From a practical perspective, this means that the more context and expertise provided in asking an LLM for information and expected outputs, the better the answer that will typically be provided. As one writes prompts for LLMs and seek the best possible response, Amalgam Insights recommends providing the following details in any prompt:

Tone, role, and format: This should include a sentence that shows, by example, the type of tone you want. It should explain who you are or who you are writing for. And it should provide a form or structure for the output (essay, poem, set of instructions, etc…). For example, “OK, let’s go slow and figure this out. I’m a data analyst with a lot of experience in SQL, but very little understanding of Python. Walk me through this so that I can explain this to a third grader.”

Topic, output, and length: Most prompts start with the topic or only include the topic. But it is important to also include perspective on the size of the output. Example, “I would like a step by step description of how to extract specific sections from a text file into a separate file. Each instruction should be relatively short and comprehensible to someone without formal coding experience.”

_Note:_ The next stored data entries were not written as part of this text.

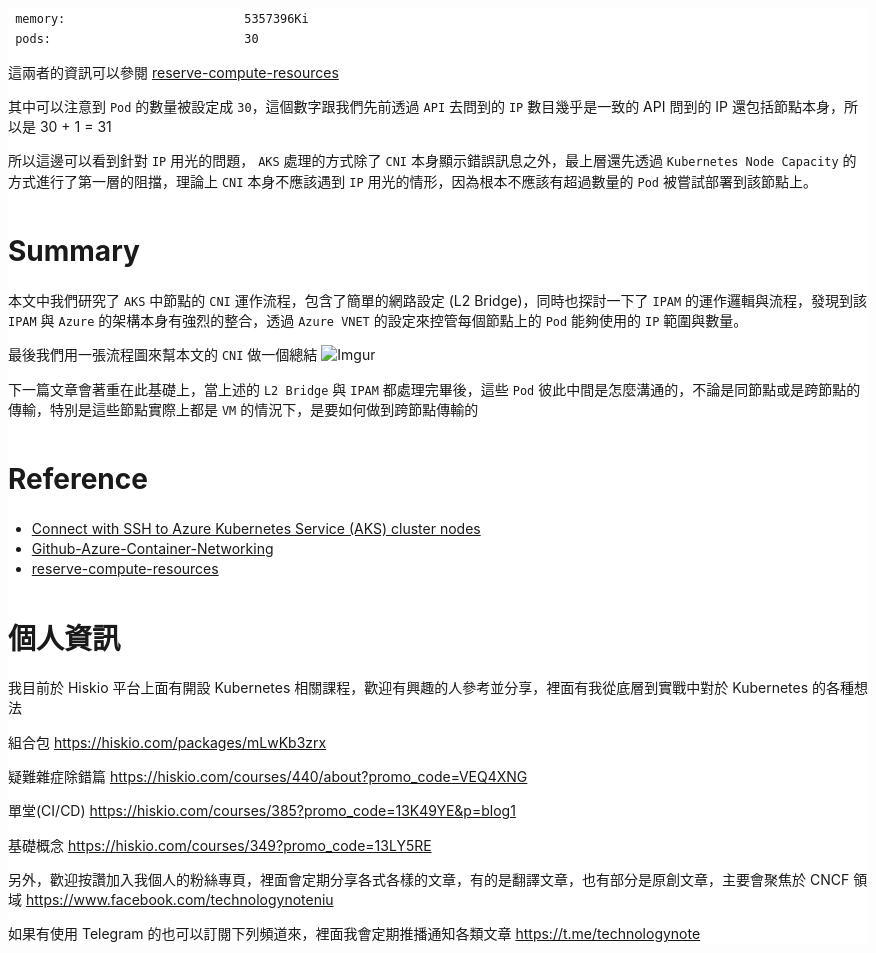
 ```
 memory:                         5357396Ki
 pods:                           30
 ```

這兩者的資訊可以參閱 [reserve-compute-resources](https://kubernetes.io/docs/tasks/administer-cluster/reserve-compute-resources/)

其中可以注意到 `Pod` 的數量被設定成 `30`，這個數字跟我們先前透過 `API` 去問到的 `IP` 數目幾乎是一致的
API 問到的 IP 還包括節點本身，所以是 30 + 1 = 31

所以這邊可以看到針對 `IP` 用光的問題， `AKS` 處理的方式除了 `CNI` 本身顯示錯誤訊息之外，最上層還先透過 `Kubernetes Node Capacity` 的方式進行了第一層的阻擋，理論上 `CNI` 本身不應該遇到 `IP` 用光的情形，因為根本不應該有超過數量的 `Pod` 被嘗試部署到該節點上。


# Summary
本文中我們研究了 `AKS` 中節點的 `CNI` 運作流程，包含了簡單的網路設定 (L2 Bridge)，同時也探討一下了 `IPAM` 的運作邏輯與流程，發現到該 `IPAM` 與 `Azure` 的架構本身有強烈的整合，透過 `Azure VNET` 的設定來控管每個節點上的 `Pod` 能夠使用的 `IP` 範圍與數量。

最後我們用一張流程圖來幫本文的 `CNI` 做一個總結
![Imgur](https://i.imgur.com/robQsi1.png)

下一篇文章會著重在此基礎上，當上述的 `L2 Bridge` 與 `IPAM` 都處理完畢後，這些 `Pod` 彼此中間是怎麼溝通的，不論是同節點或是跨節點的傳輸，特別是這些節點實際上都是 `VM` 的情況下，是要如何做到跨節點傳輸的

# Reference
- [Connect with SSH to Azure Kubernetes Service (AKS) cluster nodes](https://docs.microsoft.com/en-us/azure/aks/ssh)
- [Github-Azure-Container-Networking](https://github.com/Azure/azure-container-networking/tree/master/cni)
- [reserve-compute-resources](https://kubernetes.io/docs/tasks/administer-cluster/reserve-compute-resources/)

# 個人資訊
我目前於 Hiskio 平台上面有開設 Kubernetes 相關課程，歡迎有興趣的人參考並分享，裡面有我從底層到實戰中對於 Kubernetes 的各種想法

組合包
https://hiskio.com/packages/mLwKb3zrx

疑難雜症除錯篇
https://hiskio.com/courses/440/about?promo_code=VEQ4XNG

單堂(CI/CD)
https://hiskio.com/courses/385?promo_code=13K49YE&p=blog1

基礎概念
https://hiskio.com/courses/349?promo_code=13LY5RE

另外，歡迎按讚加入我個人的粉絲專頁，裡面會定期分享各式各樣的文章，有的是翻譯文章，也有部分是原創文章，主要會聚焦於 CNCF 領域
https://www.facebook.com/technologynoteniu

如果有使用 Telegram 的也可以訂閱下列頻道來，裡面我會定期推播通知各類文章
https://t.me/technologynote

Frameworks and concepts to incorporate: This can include any commonly known process or structure that is documented, such as an Eisenhower Diagram, Porter’s Five Forces, or the Overton Window. As a simpe example, one could ask, “In describing each step, compare each step to the creation of a pizza, wherever possible.”

Combining these three sections together into a prompt should provide a response that is encouraging, relatively easy to understand, and compares the code to creating a pizza.

In adapting business processes based on LLMs to make information more readily available for employees and other stakeholders, be aware of these biases, foibles, and characteristics associated with prompts as your company explores this novel user interface and user experience.